USDJPY – Can US Dollar Recover Above 110.00 Vs Japanese Yen?

Key Points

  • The US Dollar is under heavy selling pressure and trading below 110.00 against the Japanese Yen.
  • There it a monster bearish trend line forming with resistance at 109.60 on the hourly chart of USDJPY.
  • Today in Japan, the preliminary Leading Economic Index for April 2017 was released by the Cabinet Office.
  • The outcome was below the forecast, as the index is expected to post a decline from the last revised reading of 105.7 to 104.5.

USDJPY Technical Analysis

The US Dollar declined heavily recently and moved below the 110.20 and 110.00 support levels against the Japanese Yen. The USDJPY pair traded as low as 109.26 where it is finding support and currently attempting an upside break.

On the topside, there is a monster bearish trend line forming with resistance at 109.60 on the hourly chart. The trend line also coincides with the 23.6% Fib retracement level of the last decline from the 110.76 high to 109.26 low.

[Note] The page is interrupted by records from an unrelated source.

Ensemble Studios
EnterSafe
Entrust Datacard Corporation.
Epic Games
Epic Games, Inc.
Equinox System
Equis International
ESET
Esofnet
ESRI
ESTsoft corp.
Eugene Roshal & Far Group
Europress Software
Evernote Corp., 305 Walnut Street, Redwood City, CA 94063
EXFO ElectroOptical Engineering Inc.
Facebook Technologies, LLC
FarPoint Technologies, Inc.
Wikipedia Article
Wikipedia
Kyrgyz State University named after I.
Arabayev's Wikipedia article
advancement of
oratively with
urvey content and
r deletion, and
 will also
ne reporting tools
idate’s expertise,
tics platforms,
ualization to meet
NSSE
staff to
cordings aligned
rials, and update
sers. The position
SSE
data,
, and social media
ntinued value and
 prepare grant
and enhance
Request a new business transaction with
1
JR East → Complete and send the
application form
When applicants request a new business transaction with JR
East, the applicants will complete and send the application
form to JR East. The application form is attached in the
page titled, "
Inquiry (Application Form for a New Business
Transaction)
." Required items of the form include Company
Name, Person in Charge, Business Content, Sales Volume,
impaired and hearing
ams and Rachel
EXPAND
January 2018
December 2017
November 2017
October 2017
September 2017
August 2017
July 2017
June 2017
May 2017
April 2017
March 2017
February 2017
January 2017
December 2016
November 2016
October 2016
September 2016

Above the trend line resistance at 109.60, the next hurdle is around the 21 hourly simple moving average at 110.00. It is also the 50% Fib retracement level of the last decline from the 110.76 high to 109.26 low. So, it won’t be easy for buyers to break the 110.00 resistance once there is a close above 109.60.

Japan’s Leading Economic Index

Recently in Japan, the preliminary Leading Economic Index for April 2017 was released by the Cabinet Office. The market was positioned for no major decline in the index from the last reading of 105.5.

The result was below the forecast, as the index is expected to post a decline to 104.5, and the last reading was revised up from 105.5 to 105.7. On the other hand, the Coincident Index preliminary reading posted an increase from 114.4 to 117.7 in April 2017.

Overall, there are high chances of USDJPY gaining bullish momentum once there is a break above the 109.60-65 resistance.